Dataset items
========

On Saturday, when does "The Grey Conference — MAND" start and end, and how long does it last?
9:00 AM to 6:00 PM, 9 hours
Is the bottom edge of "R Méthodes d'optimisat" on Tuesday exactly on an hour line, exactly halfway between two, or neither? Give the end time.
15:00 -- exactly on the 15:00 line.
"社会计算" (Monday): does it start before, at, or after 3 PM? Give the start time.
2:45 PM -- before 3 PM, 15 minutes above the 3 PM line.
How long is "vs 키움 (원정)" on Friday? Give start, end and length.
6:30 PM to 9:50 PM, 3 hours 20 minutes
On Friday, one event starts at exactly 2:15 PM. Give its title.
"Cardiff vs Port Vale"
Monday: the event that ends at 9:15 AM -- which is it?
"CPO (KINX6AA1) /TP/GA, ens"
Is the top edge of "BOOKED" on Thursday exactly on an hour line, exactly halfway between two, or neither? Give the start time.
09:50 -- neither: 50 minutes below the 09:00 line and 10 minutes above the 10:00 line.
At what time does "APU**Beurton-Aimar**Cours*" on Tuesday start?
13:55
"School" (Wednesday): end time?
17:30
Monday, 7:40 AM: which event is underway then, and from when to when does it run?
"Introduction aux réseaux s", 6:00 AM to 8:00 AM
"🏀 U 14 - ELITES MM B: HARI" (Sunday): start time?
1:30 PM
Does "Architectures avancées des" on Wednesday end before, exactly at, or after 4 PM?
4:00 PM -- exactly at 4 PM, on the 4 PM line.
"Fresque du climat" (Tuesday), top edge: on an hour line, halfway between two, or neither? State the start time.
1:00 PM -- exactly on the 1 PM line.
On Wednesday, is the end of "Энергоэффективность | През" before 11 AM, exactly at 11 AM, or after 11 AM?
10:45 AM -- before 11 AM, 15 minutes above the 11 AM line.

========

**AIM OF THE TASK**
Copy all of the records above character for character.

**RESPONSE TO THE EXERCISE**
On Saturday, when does "The Grey Conference — MAND" start and end, and how long does it last?
9:00 AM to 6:00 PM, 9 hours
Is the bottom edge of "R Méthodes d'optimisat" on Tuesday exactly on an hour line, exactly halfway between two, or neither? Give the end time.
15:00 -- exactly on the 15:00 line.
"社会计算" (Monday): does it start before, at, or after 3 PM? Give the start time.
2:45 PM -- before 3 PM, 15 minutes above the 3 PM line.
How long is "vs 키움 (원정)" on Friday? Give start, end and length.
6:30 PM to 9:50 PM, 3 hours 20 minutes
On Friday, one event starts at exactly 2:15 PM. Give its title.
"Cardiff vs Port Vale"
Monday: the event that ends at 9:15 AM -- which is it?
"CPO (KINX6AA1) /TP/GA, ens"
Is the top edge of "BOOKED" on Thursday exactly on an hour line, exactly halfway between two, or neither? Give the start time.
09:50 -- neither: 50 minutes below the 09:00 line and 10 minutes above the 10:00 line.
At what time does "APU**Beurton-Aimar**Cours*" on Tuesday start?
13:55
"School" (Wednesday): end time?
17:30
Monday, 7:40 AM: which event is underway then, and from when to when does it run?
"Introduction aux réseaux s", 6:00 AM to 8:00 AM
"🏀 U 14 - ELITES MM B: HARI" (Sunday): start time?
1:30 PM
Does "Architectures avancées des" on Wednesday end before, exactly at, or after 4 PM?
4:00 PM -- exactly at 4 PM, on the 4 PM line.
"Fresque du climat" (Tuesday), top edge: on an hour line, halfway between two, or neither? State the start time.
1:00 PM -- exactly on the 1 PM line.
On Wednesday, is the end of "Энергоэффективность | През" before 11 AM, exactly at 11 AM, or after 11 AM?
10:45 AM -- before 11 AM, 15 minutes above the 11 AM line.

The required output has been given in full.